(Stored data entries)
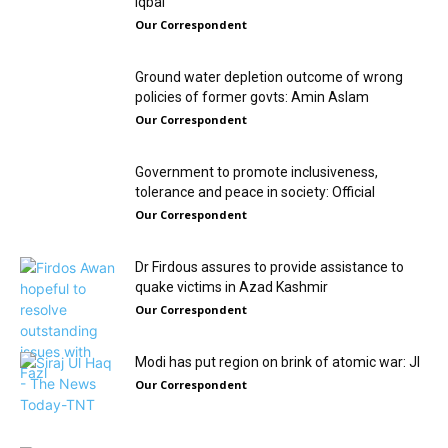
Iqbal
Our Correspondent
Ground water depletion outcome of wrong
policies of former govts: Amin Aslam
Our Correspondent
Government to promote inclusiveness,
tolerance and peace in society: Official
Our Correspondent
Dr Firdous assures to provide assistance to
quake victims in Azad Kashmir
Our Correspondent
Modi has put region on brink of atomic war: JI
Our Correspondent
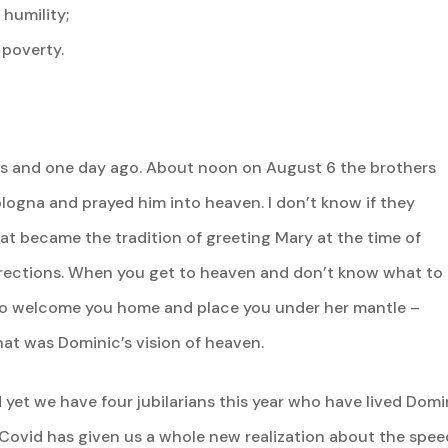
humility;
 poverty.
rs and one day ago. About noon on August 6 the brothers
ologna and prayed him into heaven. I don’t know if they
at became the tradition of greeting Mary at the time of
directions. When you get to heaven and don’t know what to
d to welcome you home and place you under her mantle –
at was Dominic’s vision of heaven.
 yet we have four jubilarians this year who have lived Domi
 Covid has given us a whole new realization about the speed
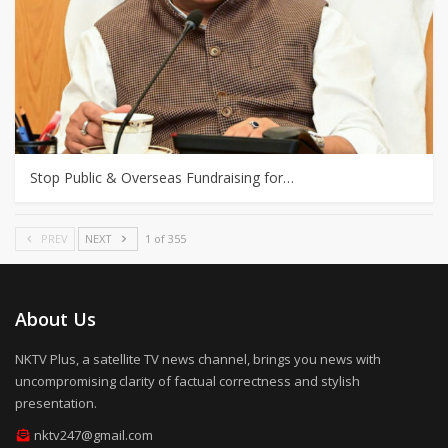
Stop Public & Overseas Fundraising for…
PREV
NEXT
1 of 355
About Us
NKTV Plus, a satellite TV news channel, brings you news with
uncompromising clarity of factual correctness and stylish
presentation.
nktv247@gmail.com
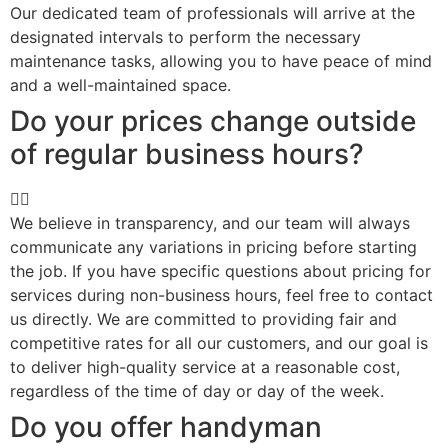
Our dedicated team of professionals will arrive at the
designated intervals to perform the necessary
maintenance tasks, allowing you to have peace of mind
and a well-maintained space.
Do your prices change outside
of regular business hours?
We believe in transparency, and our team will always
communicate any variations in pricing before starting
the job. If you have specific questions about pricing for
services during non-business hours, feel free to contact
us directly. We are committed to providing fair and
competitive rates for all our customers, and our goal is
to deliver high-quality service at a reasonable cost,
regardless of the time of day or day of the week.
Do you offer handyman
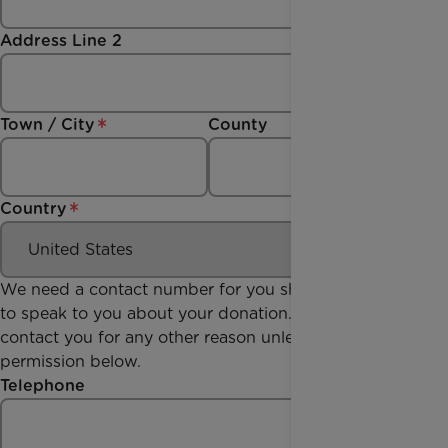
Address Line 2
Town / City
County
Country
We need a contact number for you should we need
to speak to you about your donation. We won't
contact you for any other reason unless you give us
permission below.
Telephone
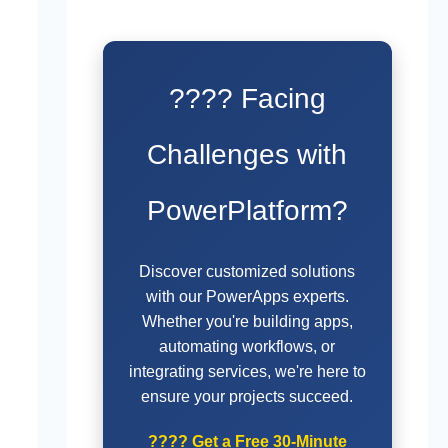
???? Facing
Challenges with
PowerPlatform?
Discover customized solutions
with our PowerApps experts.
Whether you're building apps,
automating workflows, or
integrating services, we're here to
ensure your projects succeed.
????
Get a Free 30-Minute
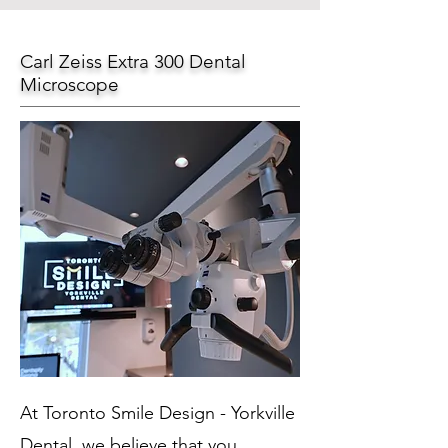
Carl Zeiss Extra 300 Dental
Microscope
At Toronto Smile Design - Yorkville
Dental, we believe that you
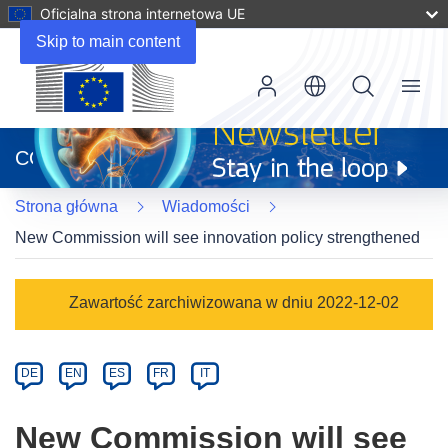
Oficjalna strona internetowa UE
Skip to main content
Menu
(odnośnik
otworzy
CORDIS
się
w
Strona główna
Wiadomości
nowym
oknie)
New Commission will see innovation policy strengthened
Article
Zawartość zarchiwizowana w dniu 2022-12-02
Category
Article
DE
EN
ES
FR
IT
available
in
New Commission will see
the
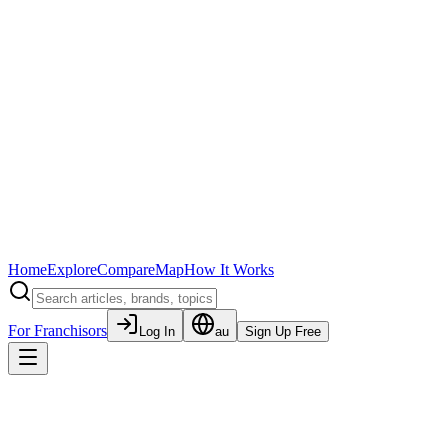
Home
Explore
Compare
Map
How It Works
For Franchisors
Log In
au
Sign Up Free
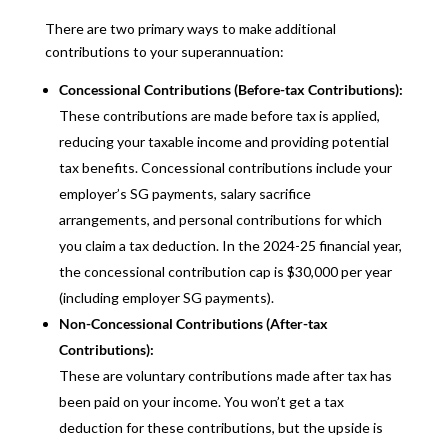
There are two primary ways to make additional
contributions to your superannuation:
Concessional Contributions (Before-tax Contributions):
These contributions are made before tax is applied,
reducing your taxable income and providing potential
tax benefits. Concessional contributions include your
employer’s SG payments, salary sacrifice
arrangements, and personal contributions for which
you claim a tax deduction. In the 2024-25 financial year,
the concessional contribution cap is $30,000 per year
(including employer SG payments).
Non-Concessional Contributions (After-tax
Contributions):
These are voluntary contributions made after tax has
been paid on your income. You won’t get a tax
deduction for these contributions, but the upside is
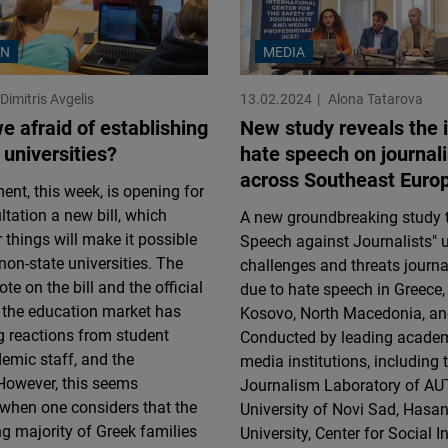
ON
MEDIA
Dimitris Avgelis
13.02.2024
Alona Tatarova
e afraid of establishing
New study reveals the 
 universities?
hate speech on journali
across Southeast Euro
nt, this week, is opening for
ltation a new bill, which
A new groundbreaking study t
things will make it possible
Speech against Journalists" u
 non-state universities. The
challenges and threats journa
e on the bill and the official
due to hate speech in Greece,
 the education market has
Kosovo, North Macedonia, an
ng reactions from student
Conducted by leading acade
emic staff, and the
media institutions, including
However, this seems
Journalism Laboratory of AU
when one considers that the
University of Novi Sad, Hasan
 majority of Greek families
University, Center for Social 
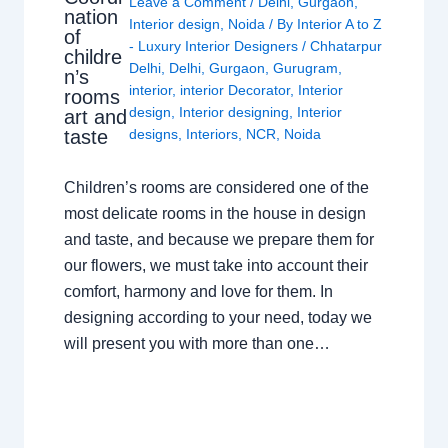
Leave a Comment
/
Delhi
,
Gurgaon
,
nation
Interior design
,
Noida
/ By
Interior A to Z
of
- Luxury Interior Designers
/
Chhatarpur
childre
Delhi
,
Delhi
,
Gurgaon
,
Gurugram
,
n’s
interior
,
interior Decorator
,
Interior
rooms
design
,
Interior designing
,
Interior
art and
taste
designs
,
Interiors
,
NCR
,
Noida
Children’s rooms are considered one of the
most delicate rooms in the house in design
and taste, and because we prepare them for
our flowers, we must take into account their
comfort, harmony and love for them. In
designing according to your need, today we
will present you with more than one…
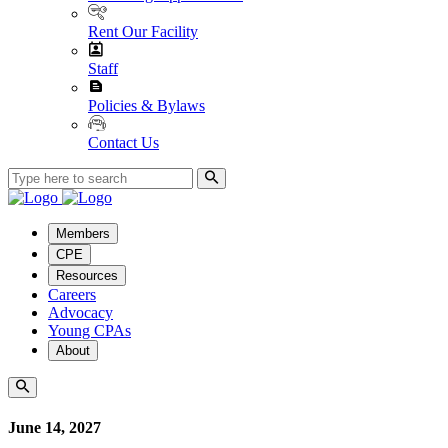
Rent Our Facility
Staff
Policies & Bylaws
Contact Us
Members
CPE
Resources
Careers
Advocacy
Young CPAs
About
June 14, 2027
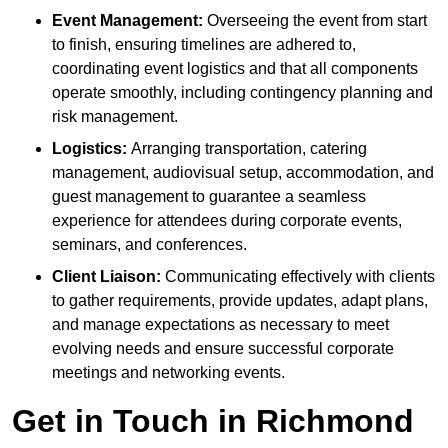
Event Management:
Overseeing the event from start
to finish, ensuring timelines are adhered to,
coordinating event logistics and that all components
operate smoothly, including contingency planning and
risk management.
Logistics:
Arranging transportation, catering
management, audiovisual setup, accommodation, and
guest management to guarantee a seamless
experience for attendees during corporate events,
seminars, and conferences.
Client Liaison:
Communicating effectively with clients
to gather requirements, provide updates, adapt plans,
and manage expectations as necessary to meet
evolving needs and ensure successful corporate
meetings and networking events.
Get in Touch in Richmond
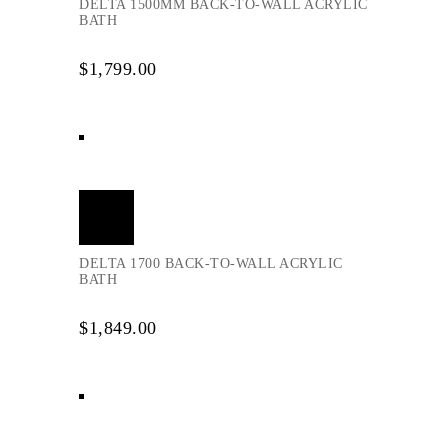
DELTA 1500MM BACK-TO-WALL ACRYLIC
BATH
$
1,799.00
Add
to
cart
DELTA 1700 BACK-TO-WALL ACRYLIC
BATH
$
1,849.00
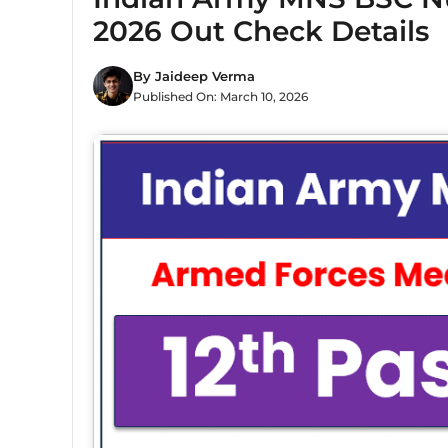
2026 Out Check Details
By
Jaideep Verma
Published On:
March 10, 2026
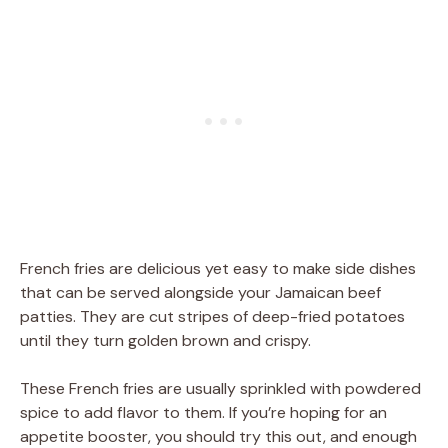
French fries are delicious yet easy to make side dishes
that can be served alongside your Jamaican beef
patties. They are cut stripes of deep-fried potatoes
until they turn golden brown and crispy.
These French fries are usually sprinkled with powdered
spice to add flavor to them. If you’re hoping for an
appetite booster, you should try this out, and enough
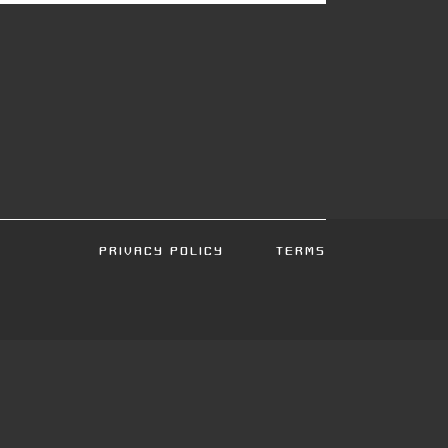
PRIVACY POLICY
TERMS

--- WORK INSTRUCTIONS ---
Could you state how many lines of the data include the word "that"? Only the number is needed.

--- SOLUTION TO THIS TASK ---
4